(Items from a data source)
* * * * * * *

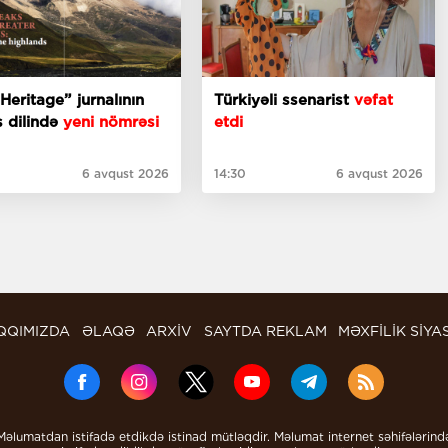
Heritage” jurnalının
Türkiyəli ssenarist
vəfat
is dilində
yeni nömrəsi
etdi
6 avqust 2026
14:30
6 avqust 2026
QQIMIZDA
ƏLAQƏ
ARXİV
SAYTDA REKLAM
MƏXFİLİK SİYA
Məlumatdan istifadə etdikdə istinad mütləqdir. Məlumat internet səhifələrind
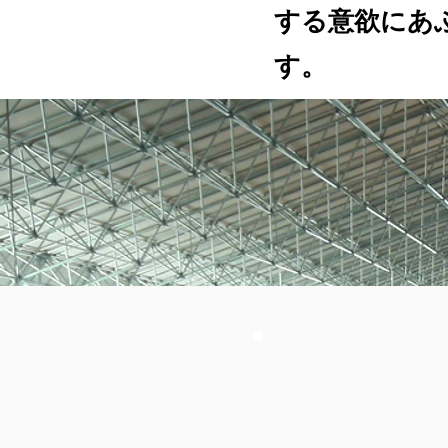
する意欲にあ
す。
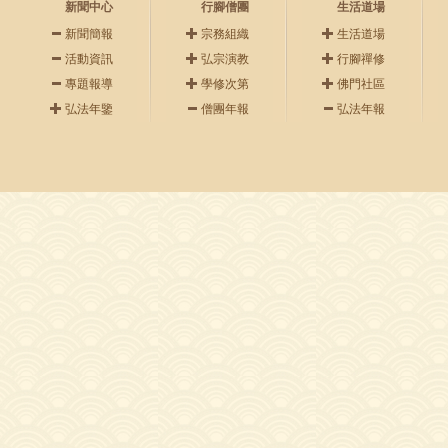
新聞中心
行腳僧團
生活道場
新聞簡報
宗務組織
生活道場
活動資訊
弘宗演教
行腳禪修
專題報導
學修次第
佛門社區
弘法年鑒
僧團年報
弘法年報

* * * * * * *

Above are records with pictures; repeat them exactly, but without the pictures.

Heritage” jurnalının
Türkiyəli ssenarist
vəfat
is dilində
yeni nömrəsi
etdi
6 avqust 2026
14:30
6 avqust 2026
QQIMIZDA
ƏLAQƏ
ARXİV
SAYTDA REKLAM
MƏXFİLİK SİYA
Məlumatdan istifadə etdikdə istinad mütləqdir. Məlumat internet səhifələrind
する意欲にあ
す。
新聞中心
行腳僧團
生活道場
新聞簡報
宗務組織
生活道場
活動資訊
弘宗演教
行腳禪修
專題報導
學修次第
佛門社區
弘法年鑒
僧團年報
弘法年報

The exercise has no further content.